→ **Exercise 1**: In the transcript excerpt, how many times was Laquan McDonald shot, and over what span of time?
→ **Exercise 2**: Transcribe the transcript excerpt word for word, everything from "JUAN GONZÁLEZ: That" down to "York and Newark.".
→ **Exercise 3**: Name every city mentioned in the transcript excerpt.

== Passage shown ==

SEN. JEFF SESSIONS: We need to be sure that when we criticize law officers, it is narrowly focused on the right basis for criticism. And to smear whole departments places those officers at greater risk. And we are seeing an increase in murder of police officers. It was up 10 percent last year. So, I just could say, I could feel—I could feel in my bones how it was going to play out in the real world when we had what I thought oftentimes was legitimate criticism of a, perhaps, wrongdoing by an officer, but spilling over to a condemnation of our entire police force. And morale has been affected. And it’s impacted the crime rates in Baltimore and crime rates in Chicago. I don’t think there’s any doubt about it. I regret that’s happening. I think it can be restored. But we need to understand the requirement that the police work with the community and be respectful of their community, but we, as a nation, need to respect our law officers, too.

JUAN GONZÁLEZ: That was Senator Jeff Sessions.

REP. LUIS GUTIÉRREZ: Sure.

JUAN GONZÁLEZ: He was told that there are about 20 cities right now that have consent decrees as a result of widespread abuses by their police department. That includes New York and Newark.

REP. LUIS GUTIÉRREZ: And Puerto Rico.

JUAN GONZÁLEZ: And Baltimore is about to sign another one in the next few days. Your concern about this issue of police abuse and the consent decrees that Sessions indicated that he would be disposed to revisiting whether some of them should be ended?

REP. LUIS GUTIÉRREZ: Look, I’m from Chicago. Everybody has seen the tape of a young black 17-year-old man, young man, Laquan McDonald, shot 15 times in 16 seconds. And because our community demands the intervention of the federal government so that people are not abused, so that people are not murdered—look, Juan, the fact is, that happened. And six other Chicago police officers said and filled out forms saying the officer’s life was under threat. That man is being charged. That officer is being charged for murder in Cook County. Chicago voters took actions against the attorney general. Chicago voters took actions against the superintendent of police. Chicago voters are going to continue to take action, not only in Chicago, but across this country, to protect the lives. Juan, you and I both know, even in Puerto Rico they’re under a consent decree, because the police are there to carry out political orders of those in power.

===
== Supplied material ==

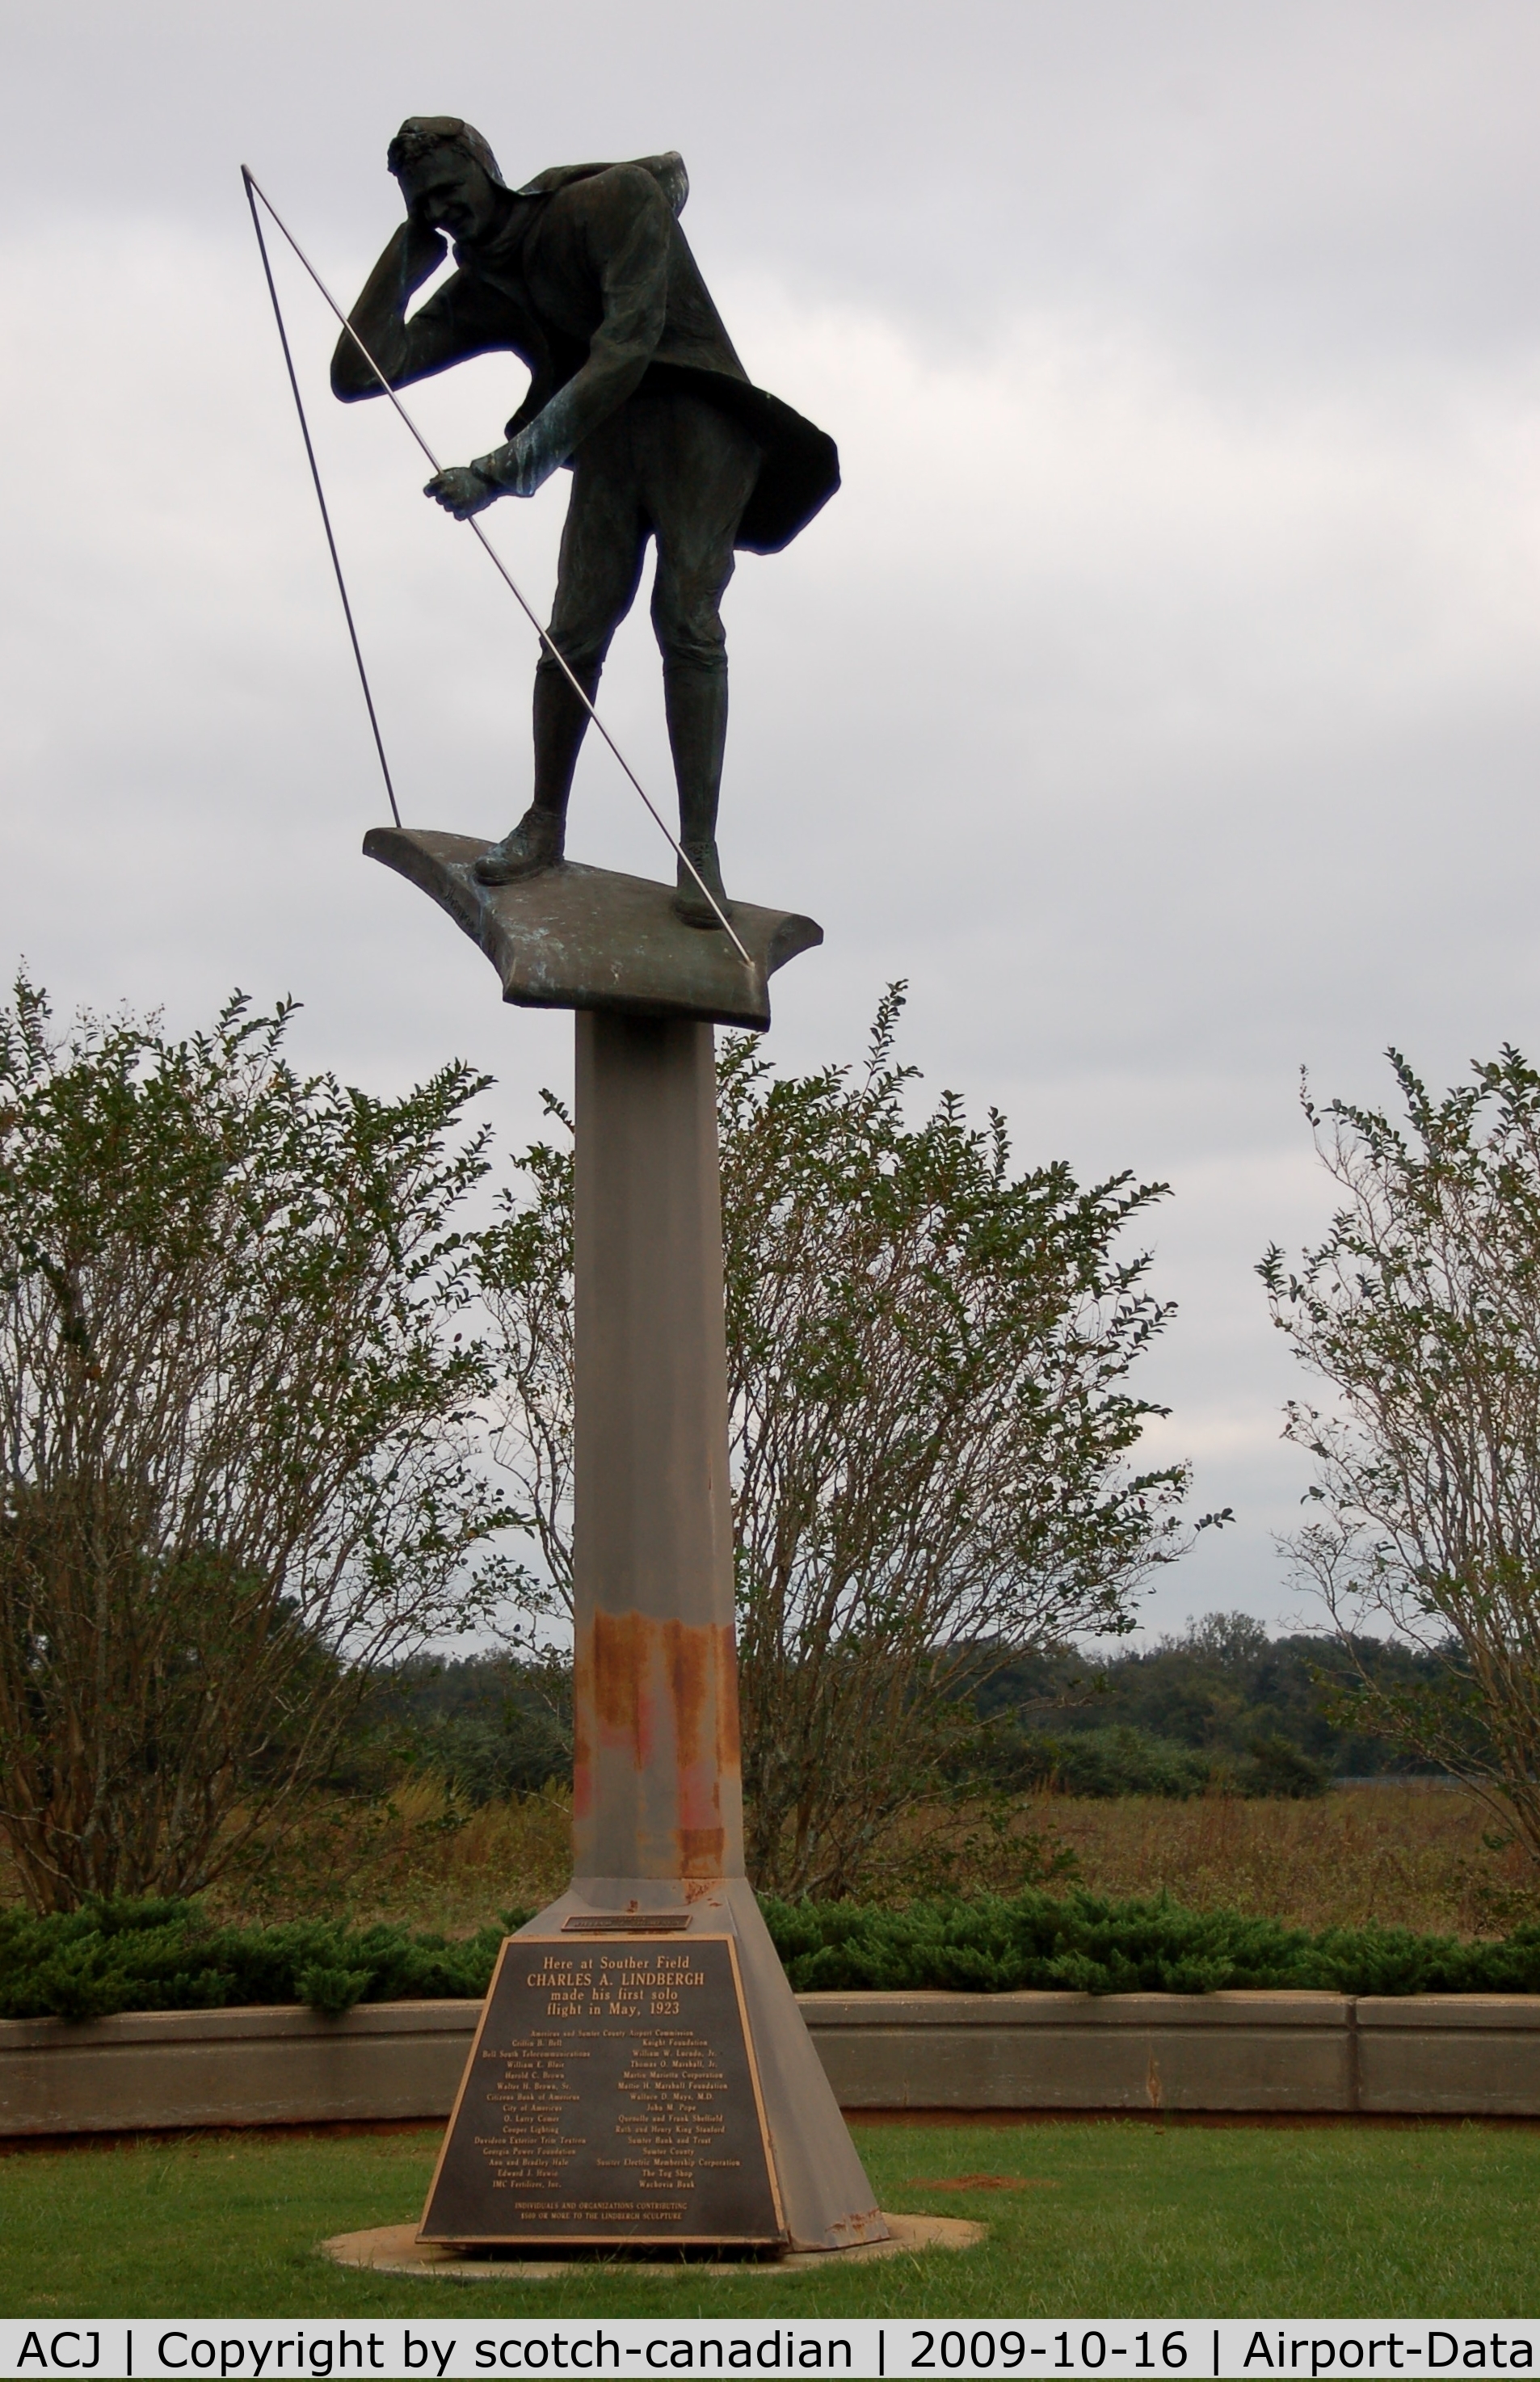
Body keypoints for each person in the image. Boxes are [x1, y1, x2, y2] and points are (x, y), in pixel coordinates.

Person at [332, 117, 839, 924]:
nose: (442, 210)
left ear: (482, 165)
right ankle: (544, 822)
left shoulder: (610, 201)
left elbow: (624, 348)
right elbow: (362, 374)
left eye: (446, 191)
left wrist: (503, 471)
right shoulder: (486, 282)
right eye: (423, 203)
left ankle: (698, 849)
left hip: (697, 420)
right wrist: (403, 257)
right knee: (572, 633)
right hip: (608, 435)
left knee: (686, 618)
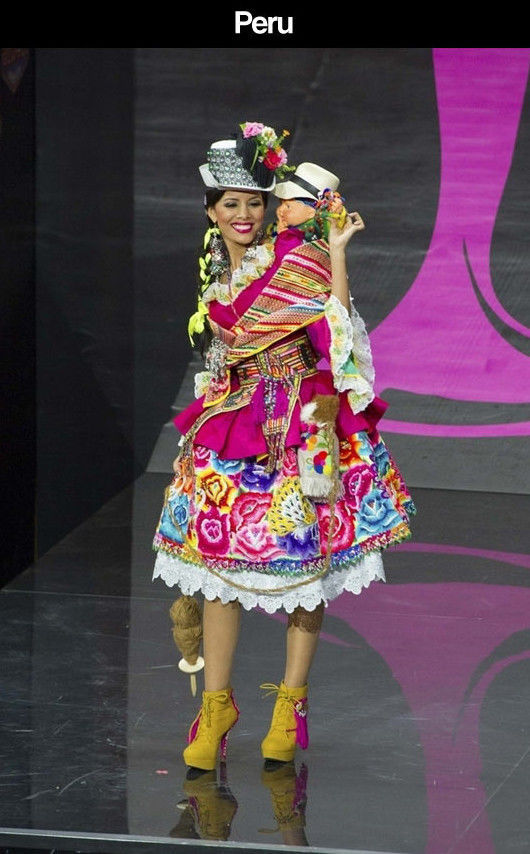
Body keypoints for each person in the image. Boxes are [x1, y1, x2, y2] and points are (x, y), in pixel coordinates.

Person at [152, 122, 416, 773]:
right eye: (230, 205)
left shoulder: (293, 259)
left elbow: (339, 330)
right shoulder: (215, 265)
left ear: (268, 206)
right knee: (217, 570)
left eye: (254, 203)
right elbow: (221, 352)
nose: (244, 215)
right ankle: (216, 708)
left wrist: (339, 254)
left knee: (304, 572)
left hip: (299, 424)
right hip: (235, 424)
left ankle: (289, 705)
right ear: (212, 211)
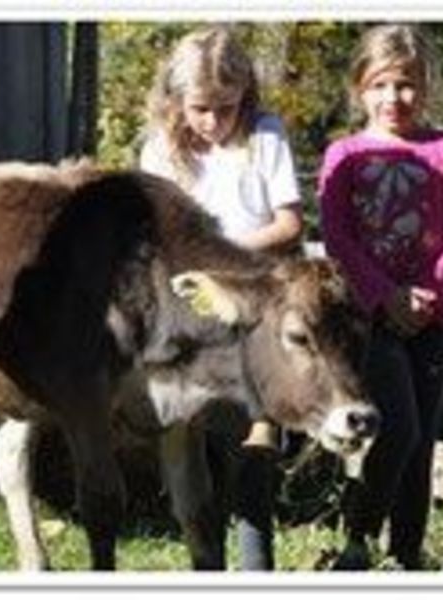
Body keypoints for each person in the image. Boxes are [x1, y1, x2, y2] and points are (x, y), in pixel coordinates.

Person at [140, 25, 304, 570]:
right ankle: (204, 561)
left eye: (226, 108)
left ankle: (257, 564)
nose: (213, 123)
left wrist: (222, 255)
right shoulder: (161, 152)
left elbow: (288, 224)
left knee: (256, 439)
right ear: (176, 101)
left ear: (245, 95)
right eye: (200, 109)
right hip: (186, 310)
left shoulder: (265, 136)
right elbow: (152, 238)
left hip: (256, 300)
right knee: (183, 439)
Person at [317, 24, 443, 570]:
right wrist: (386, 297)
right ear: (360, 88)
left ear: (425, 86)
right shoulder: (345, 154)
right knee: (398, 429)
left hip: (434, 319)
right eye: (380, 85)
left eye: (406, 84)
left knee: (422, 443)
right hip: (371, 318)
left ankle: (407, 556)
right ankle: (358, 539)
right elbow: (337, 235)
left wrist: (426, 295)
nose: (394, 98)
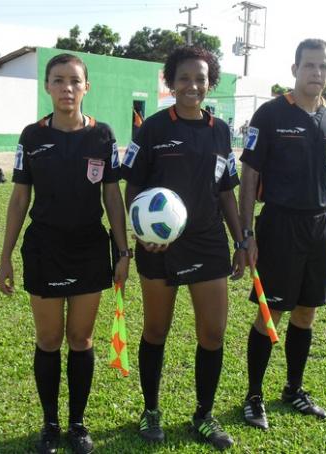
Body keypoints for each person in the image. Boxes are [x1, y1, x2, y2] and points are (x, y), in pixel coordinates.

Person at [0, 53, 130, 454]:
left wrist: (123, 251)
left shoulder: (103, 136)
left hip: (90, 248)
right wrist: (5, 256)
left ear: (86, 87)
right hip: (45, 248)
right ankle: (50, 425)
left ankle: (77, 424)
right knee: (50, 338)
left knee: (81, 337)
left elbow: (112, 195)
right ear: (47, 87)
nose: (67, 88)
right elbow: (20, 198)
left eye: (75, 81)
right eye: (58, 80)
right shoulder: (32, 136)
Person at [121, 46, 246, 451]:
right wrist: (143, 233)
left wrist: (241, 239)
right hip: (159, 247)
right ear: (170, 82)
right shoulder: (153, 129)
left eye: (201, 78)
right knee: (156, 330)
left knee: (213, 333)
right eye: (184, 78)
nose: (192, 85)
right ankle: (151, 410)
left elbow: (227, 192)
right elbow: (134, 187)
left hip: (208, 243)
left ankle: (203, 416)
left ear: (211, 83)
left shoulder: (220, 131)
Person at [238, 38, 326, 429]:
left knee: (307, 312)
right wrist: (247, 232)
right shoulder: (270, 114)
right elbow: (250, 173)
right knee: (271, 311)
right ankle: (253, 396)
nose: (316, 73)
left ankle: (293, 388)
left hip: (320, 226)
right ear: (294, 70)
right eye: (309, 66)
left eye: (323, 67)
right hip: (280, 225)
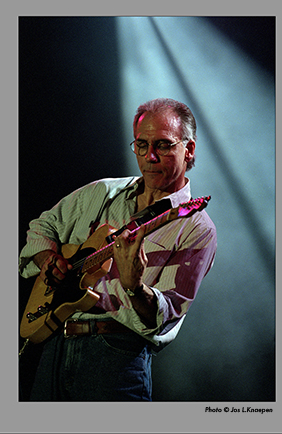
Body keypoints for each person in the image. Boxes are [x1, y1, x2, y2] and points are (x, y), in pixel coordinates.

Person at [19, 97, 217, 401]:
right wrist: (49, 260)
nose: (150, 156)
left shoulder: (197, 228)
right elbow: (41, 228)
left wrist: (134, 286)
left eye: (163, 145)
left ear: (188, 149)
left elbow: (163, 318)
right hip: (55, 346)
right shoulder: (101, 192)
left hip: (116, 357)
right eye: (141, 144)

===

→ **Output 1**: 15 times in 16 seconds.

→ **Output 2**:
JUAN GONZÁLEZ: That was Senator Jeff Sessions.

REP. LUIS GUTIÉRREZ: Sure.

JUAN GONZÁLEZ: He was told that there are about 20 cities right now that have consent decrees as a result of widespread abuses by their police department. That includes New York and Newark.

→ **Output 3**: Baltimore, Chicago, New York, Newark